Reitpädagogik

Die Begegnung mit Pferden stellt ein optimales Feld für Erlebnisse dar, denn Aktivitäten um, mit und auf dem Pferd sprechen den ganzen Menschen an, wecken seine Emotionen und geben Raum für Nähe, Geborgenheit aber auch für Abenteuer. Kinder und Jugendliche fühlen sich durch das Lebewesen Pferd aufgefordert zu agieren und zu interagieren.

Lernen durch Erleben steht hierbei im Vordergrund. Das Pferd als Lebewesen mit hohem Aufforderungscharakter und die Möglichkeiten in der Natur rund um das Pferd werden für die pädagogische Arbeit genutzt.

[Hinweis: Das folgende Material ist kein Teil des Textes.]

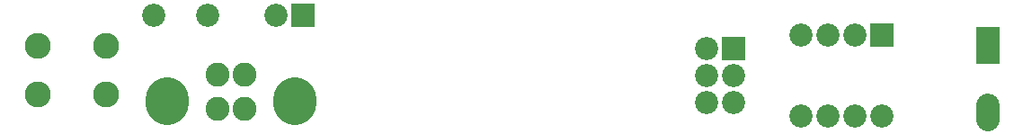
<source format=gbs>
G04 start of page 2 for group 9 layer_idx 9 *
G04 Title: (unknown), bottom_mask *
G04 Creator: pcb-rnd 3.1.5-dev *
G04 CreationDate: 2024-03-25 20:38:14 UTC *
G04 For: STEM4ukraine *
G04 Format: Gerber/RS-274X *
G04 PCB-Dimensions: 393701 393701 *
G04 PCB-Coordinate-Origin: lower left *
%MOIN*%
%FSLAX25Y25*%
%LNBOTTOM_MASK_NONE_9*%
%ADD56C,0.1595*%
%ADD55C,0.0887*%
%ADD54C,0.0960*%
%ADD53C,0.0001*%
%ADD52C,0.0860*%
G54D52*X75118Y51181D03*
X55118D03*
X315000Y43701D03*
X305000D03*
X295000D03*
G54D53*G36*
X105936Y46881D02*Y55481D01*
X114536D01*
Y46881D01*
X105936D01*
G37*
G54D52*X100236Y51181D03*
G54D54*X37402Y39654D03*
X11811D03*
G54D53*G36*
X329300Y48001D02*Y39401D01*
X320700D01*
Y48001D01*
X329300D01*
G37*
G54D52*X325000Y13701D03*
X315000D03*
G54D55*X78661Y28996D03*
Y16398D03*
X88504Y28996D03*
G54D56*X59882Y20138D02*Y18563D01*
G54D52*X305000Y13701D03*
G54D56*X107283Y20138D02*Y18563D01*
G54D55*X88504Y16398D03*
G54D54*X37402Y21654D03*
X11811D03*
G54D53*G36*
X274300Y34401D02*X265700D01*
Y43001D01*
X274300D01*
Y34401D01*
G37*
G54D52*X260000Y38701D03*
Y28701D03*
Y18701D03*
X295000Y13701D03*
X270000Y28701D03*
Y18701D03*
X364173Y17717D02*Y12559D01*
G54D53*G36*
X368473Y46859D02*Y33059D01*
X359873D01*
Y46859D01*
X368473D01*
G37*
M02*

</source>
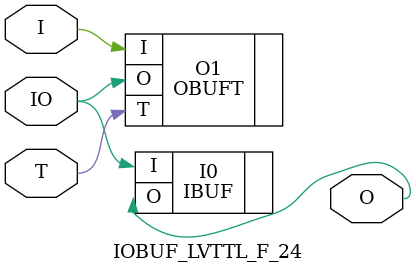
<source format=v>


`timescale  1 ps / 1 ps


module IOBUF_LVTTL_F_24 (O, IO, I, T);

    output O;

    inout  IO;

    input  I, T;

        OBUFT #(.IOSTANDARD("LVTTL"), .SLEW("FAST"), .DRIVE(24)) O1 (.O(IO), .I(I), .T(T)); 
	IBUF #(.IOSTANDARD("LVTTL"))  I0 (.O(O), .I(IO));
        

endmodule



</source>
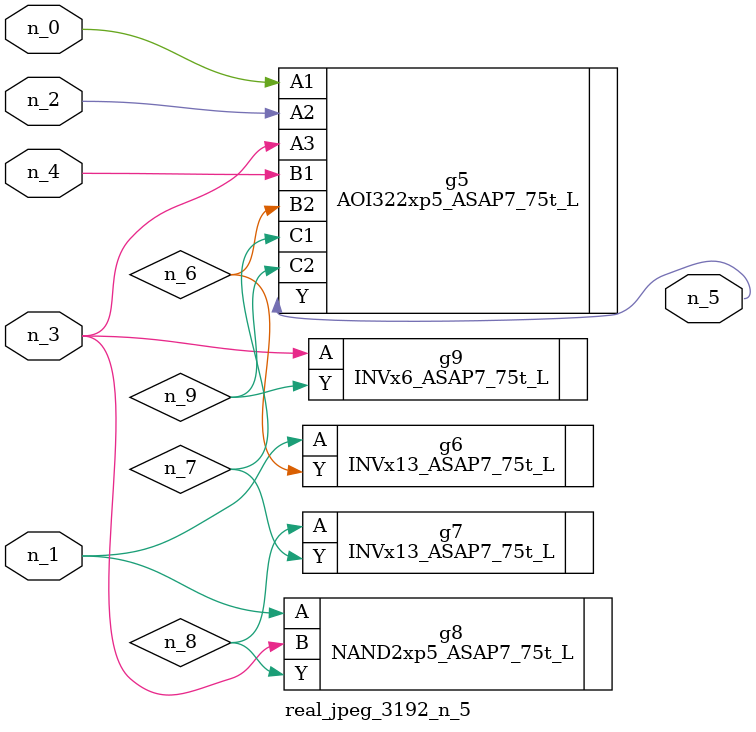
<source format=v>
module real_jpeg_3192_n_5 (n_4, n_0, n_1, n_2, n_3, n_5);

input n_4;
input n_0;
input n_1;
input n_2;
input n_3;

output n_5;

wire n_8;
wire n_6;
wire n_7;
wire n_9;

AOI322xp5_ASAP7_75t_L g5 ( 
.A1(n_0),
.A2(n_2),
.A3(n_3),
.B1(n_4),
.B2(n_6),
.C1(n_7),
.C2(n_9),
.Y(n_5)
);

INVx13_ASAP7_75t_L g6 ( 
.A(n_1),
.Y(n_6)
);

NAND2xp5_ASAP7_75t_L g8 ( 
.A(n_1),
.B(n_3),
.Y(n_8)
);

INVx6_ASAP7_75t_L g9 ( 
.A(n_3),
.Y(n_9)
);

INVx13_ASAP7_75t_L g7 ( 
.A(n_8),
.Y(n_7)
);


endmodule
</source>
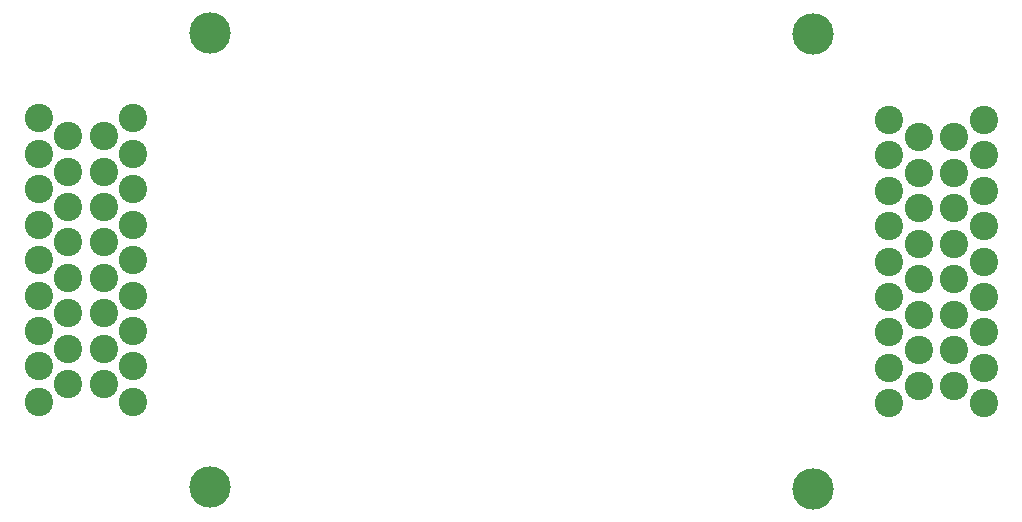
<source format=gbr>
G04*
G04 #@! TF.GenerationSoftware,Altium Limited,Altium Designer,22.4.2 (48)*
G04*
G04 Layer_Color=8388736*
%FSLAX25Y25*%
%MOIN*%
G70*
G04*
G04 #@! TF.SameCoordinates,6C7EA4D3-1DBA-4452-8A60-7FA1E15C8F26*
G04*
G04*
G04 #@! TF.FilePolarity,Negative*
G04*
G01*
G75*
%ADD13C,0.13792*%
%ADD14C,0.09461*%
D13*
X368500Y114500D02*
D03*
Y266075D02*
D03*
X167591Y266531D02*
D03*
Y114957D02*
D03*
D14*
X394091Y237531D02*
D03*
Y225721D02*
D03*
Y213910D02*
D03*
Y202098D02*
D03*
Y190287D02*
D03*
Y178476D02*
D03*
Y166665D02*
D03*
Y154854D02*
D03*
Y143043D02*
D03*
X403933Y231626D02*
D03*
Y219815D02*
D03*
Y208004D02*
D03*
Y196193D02*
D03*
Y184382D02*
D03*
Y172571D02*
D03*
Y160760D02*
D03*
Y148949D02*
D03*
X415744Y231626D02*
D03*
Y219815D02*
D03*
Y208004D02*
D03*
Y196193D02*
D03*
Y184382D02*
D03*
Y172571D02*
D03*
Y160760D02*
D03*
Y148949D02*
D03*
X425587Y237531D02*
D03*
Y225721D02*
D03*
Y213910D02*
D03*
Y202098D02*
D03*
Y190287D02*
D03*
Y178476D02*
D03*
Y166665D02*
D03*
Y154854D02*
D03*
Y143043D02*
D03*
X142000Y143500D02*
D03*
Y155311D02*
D03*
Y167122D02*
D03*
Y178933D02*
D03*
Y190744D02*
D03*
Y202555D02*
D03*
Y214366D02*
D03*
Y226177D02*
D03*
Y237988D02*
D03*
X132158Y149406D02*
D03*
Y161216D02*
D03*
Y173028D02*
D03*
Y184839D02*
D03*
Y196650D02*
D03*
Y208461D02*
D03*
Y220272D02*
D03*
Y232083D02*
D03*
X120346Y149406D02*
D03*
Y161216D02*
D03*
Y173028D02*
D03*
Y184839D02*
D03*
Y196650D02*
D03*
Y208461D02*
D03*
Y220272D02*
D03*
Y232083D02*
D03*
X110504Y143500D02*
D03*
Y155311D02*
D03*
Y167122D02*
D03*
Y178933D02*
D03*
Y190744D02*
D03*
Y202555D02*
D03*
Y214366D02*
D03*
Y226177D02*
D03*
Y237988D02*
D03*
M02*

</source>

Die Lernfelder sind vielfältig. So fördert der Umgang mit Pferden das Selbstkonzept, kann Lernblockaden abbauen, Ängste lösen, Gruppendynamiken verbessern. Viele Themen die uns in der Pädagogik immer wieder beschäftigen, können wir mit den Pferden angehen. So lernen die Gruppen auch Abläufe von Anfang bis zum Ende auszuführen, Absprachen zu treffen und in hohem Masse sich selber und andere zu reflektieren.

Die dreidimensionale Schwingung, die man auf dem Pferderücken erfährt und das Gefühl des Getragen seins, ist in der pferdegestützten Therapie einmalig und fördert die jungen Menschen ganzheitlich.

Durch eine Integration ins Schulleben können vielfältige Ziele, die vorher von den Unterrichtsteams definiert werden, auf eine andere, ergänzende Art und Weise angegangen werden. Regelmässige Reflektionen der Beobachtungen und genaue schriftliche und mündliche Auswertungen der Unterrichtsteams, bieten uns die Möglichkeit die Ressourcen eines solchen Angebotes voll auszuschöpfen.

Die Arbeit in Kleingruppen ermöglicht es der Reitpädagogin, an individuellen Zielsetzungen der einzelnen Gruppen und Kindern zu arbeiten.

Das Reitenlernen steht nicht im Vordergrund, sondern vielfältige Begegnungen, um das Pferd und auf dem Pferd.

Seit dem Schuljahr 2019/20 ist die Reitpädagogik – nach einem halbjährigen Pilotprojekt – als fester Bestandteil in den Lehrplan der Scuola Vivante integriert.